Adult use of cannabis is legal https://www.ncsl.org/research/health/state-medical-marijuana-laws.aspx
in 18 U.S. states and allowed medically in 36 states. But it
remains illegal under federal law, which has deterred banks and
other investors from involvement with companies that sell
marijuana or related products.
"This bill would also support businesses, in particular
small businesses. That's very important," Mace told a news
conference. "If we were to pass this bill today ... businesses
would operate and be legal and regulated just like alcohol."
Titled the States Reform Act, the Republican legislation
would defer to state authorities on matters of prohibition and
It would prohibit marijuana use by those under 21, restrict
advertising, protect access to hiring and benefits for veterans
who have used cannabis and expunge the records of people
convicted on nonviolent, cannabis-only related offenses.

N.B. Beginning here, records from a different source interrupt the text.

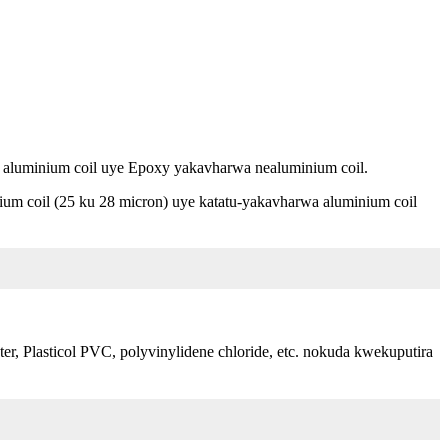
 aluminium coil uye Epoxy yakavharwa nealuminium coil.
um coil (25 ku 28 micron) uye katatu-yakavharwa aluminium coil
r, Plasticol PVC, polyvinylidene chloride, etc. nokuda kwekuputira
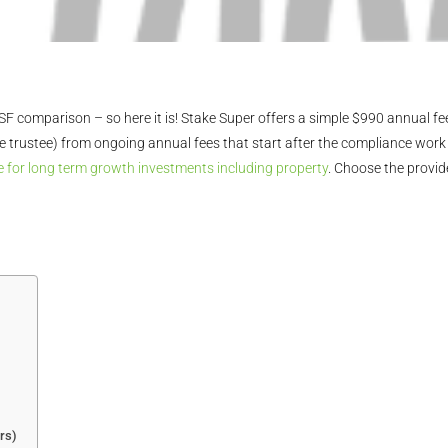
 comparison – so here it is! Stake Super offers a simple $990 annual fee
trustee) from ongoing annual fees that start after the compliance work 
 for long term growth investments including property
. Choose the provid
rs)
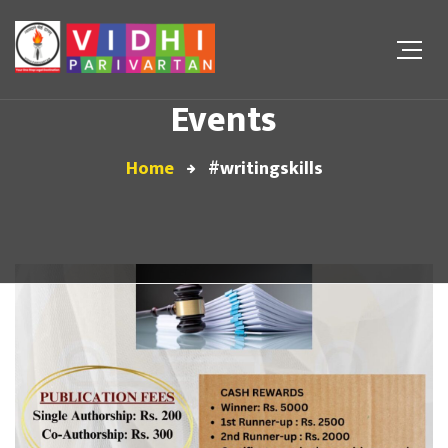
Events
Home
#writingskills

The bill diverges in several important ways from draft
proposed in July by Senate Democrats including Senate Majority
Leader Chuck Schumer.
Mace's bill would impose a 3% excise tax on cannabis,
compared to an increasing Senate tax proposal that would top out
at around 25%.
Where the Senate proposal would give the Food and Drug
Administration a primary oversight role, the Republican
legislation limits FDA involvement to medical marijuana and
makes the Treasury's Alcohol and Tobacco Tax and Trade Bureau
the primary regulator for interstate commerce.